I hope this will lead some Americans to investigate this issue further. It's important to understand because the United States is at a point now where politicians have to do unpopular things and have to make big cuts if the nation is going to avoid a total economic meltdown.

Those who are proposing big cuts are not doing this to screw ordinary citizens over. They're unfortunately damned either way. If they make the unpopular cuts, they are going to help save the nation's future but will be considered by many as horrible people. If they don't make the unpopular cuts, they are damning the entire nation to keep the masses happy.

There's an entire nation at stake here and it worries me because a lot of people seem to want the government to provide more and more services, which generally means more and more government spending. That's a suicidal path when the nation is already this deep in debt.
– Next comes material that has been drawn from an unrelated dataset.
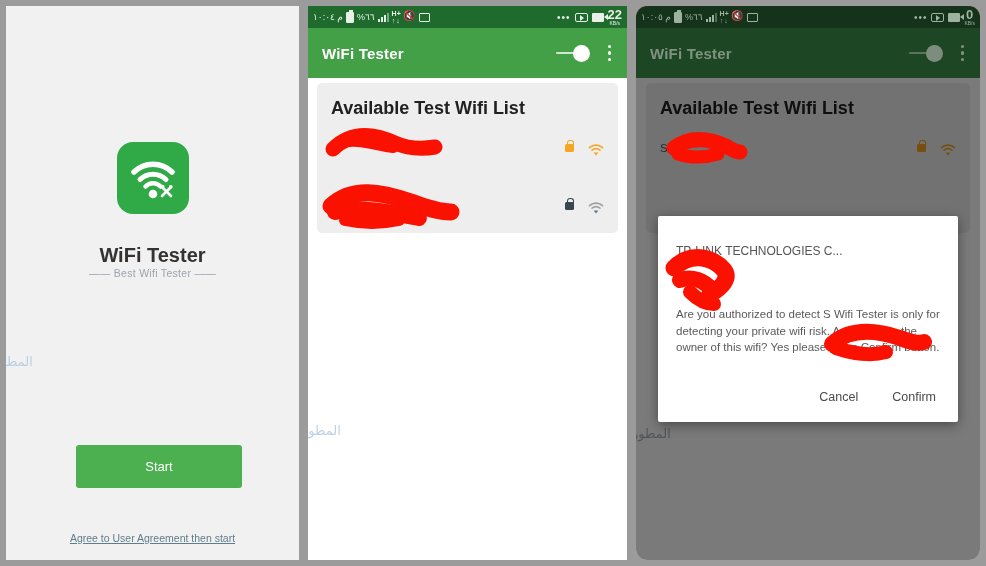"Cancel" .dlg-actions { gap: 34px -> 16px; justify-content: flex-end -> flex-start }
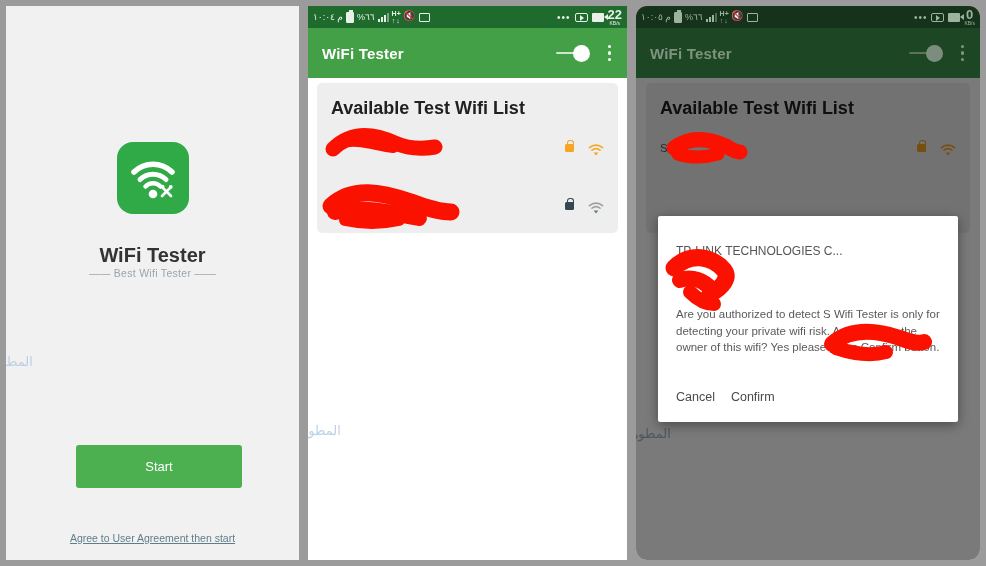"Start" .start-btn { border-radius: 3px -> 10px }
Here is a national debt clock that's worth looking at from time to time:
https://www.usdebtclock.org/

Finally, this problem isn't unique to the United States. We're facing a similar crisis here in Japan. If Japan can't start generating surpluses and avoid deficit spending in the near future, we're screwed.

Japan is worse off than the US to the point where some economists have already concluded that it has reached a practical state of insolvency. The US isn't quite there yet, but with a trend towards exponential growth in national debt, the nation could find itself in the exact same state very soon.

For further understanding of this issue, it's worth looking into the Federal Reserve which controls the money supply and is the largest holder of the US national debt.